O segredo para o Arsenal levantar a Premier League não está nos duelos contra os grandes, mas sim na regularidade quando são claramente favoritos. Na última temporada nenhuma equipa fez tantos pontos contra os big-6 como o Arsenal. Este ano os gunners já venceram na deslocação à casa do Tottenham, empataram no terreno do Manchester City e, não sendo um big-6, também derrotaram o Aston Villa em Birmingham.

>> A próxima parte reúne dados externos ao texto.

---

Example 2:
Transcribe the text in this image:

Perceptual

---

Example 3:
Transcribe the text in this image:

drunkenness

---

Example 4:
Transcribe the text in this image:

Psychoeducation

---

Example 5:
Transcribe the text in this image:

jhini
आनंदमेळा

Depois do apito final do Manchester City x Arsenal, encontro com um sabor agridoce para ambos os lados e cujas expectativas frustrantes de um entediante 0-0 foram amplamente superadas, muito se falou da forma como os gunners se fizeram pequenos para segurar uma vantagem mínima. Bernardo Silva foi porta voz das duras críticas e arrasou com o plano dos rivais lembrando, precisamente, o Liverpool. A estratégia de Mikel Arteta não foi a mais bonita do ponto de vista estético, a mais ousada do ponto de vista estratégico – dá para recordar o Tottenham x Chelsea do ano passado – ou a mais inovadora do ponto de vista histórico; mas esteve perto de funcionar às mil maravilhas.

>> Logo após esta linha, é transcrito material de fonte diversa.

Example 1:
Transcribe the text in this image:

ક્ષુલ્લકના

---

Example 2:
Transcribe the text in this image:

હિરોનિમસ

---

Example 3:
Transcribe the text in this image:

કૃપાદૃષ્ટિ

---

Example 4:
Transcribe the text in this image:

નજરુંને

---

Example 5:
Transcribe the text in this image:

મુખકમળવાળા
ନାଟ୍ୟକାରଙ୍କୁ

Antes disso, a realidade é que foi ainda com 11×11 que o Manchester City esteve melhor, retirando conforto ao Arsenal, acionando Savinho como criador e chegando com perigo à área. Numa destas investidas, Gabriel Magalhães e Thomas Partey foram atraídos e abriram uma autoestrada para Erling Haaland explorar. A superioridade cityzen foi-se esfumando e foi o Arsenal, mais pragmático que criativo – a ausência de Martin Odegaard pesa neste sentido – a marcar e a conseguir competir.

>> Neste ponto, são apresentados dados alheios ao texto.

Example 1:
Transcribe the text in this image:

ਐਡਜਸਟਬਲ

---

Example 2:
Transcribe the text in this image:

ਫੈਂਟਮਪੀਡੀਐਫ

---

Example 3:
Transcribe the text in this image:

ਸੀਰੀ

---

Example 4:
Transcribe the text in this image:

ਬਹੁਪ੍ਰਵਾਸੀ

Há, nesta altura, um ponto chave a destacar: a forma como o Arsenal se tornou na melhor equipa do mundo no que toca a situações de bola parada ofensiva. Nicolas Jover já havia integrado a equipa técnica de Pep Guardiola e reencontrou Mikel Arteta em 2021, elevando o nível da bola parada dos gunners que se tornaram no clube da Premier League com mais golos na sequência de cantos ou livres laterais. A forma como os gunners usam os bloqueios – a Premier League terá de se pronunciar e de dar orientações claras quanto ao que é legal ou não – para permitir que a bola chegue à referência, geralmente Gabriel Magalhães, esteve na origem do golo da reviravolta e de vários lances de perigo nas últimas temporadas.

A expulsão de Leandro Trossard e a troca ao intervalo cimentaram o Arsenal num 5-4-0 que procurou proteger a área e controlar a largura. O trabalho silencioso de jogadores como Kai Havertz e a capacidade de impedir vantagens e igualdades numéricas nos corredores e de impedir entradas pelo corredor central levou o jogo a um terreno descaracterizado e impróprio para definir um Arsenal que, apesar de tudo, tem adotado cada vez mais estratégias conservadoras nos jogos grandes. E é assim que tem conseguido competir.

A lesão de Rodri – lamentável como todas as lesões – abre um caminho menos bravo ao Arsenal para conquistar a Premier League. Continua a partir atrás do Manchester City, mas a distância não é tão grande. É este o grande objetivo dos pupilos de Mikel Arteta. A Europa, onde ainda não soma glórias, pode ficar para mais tarde.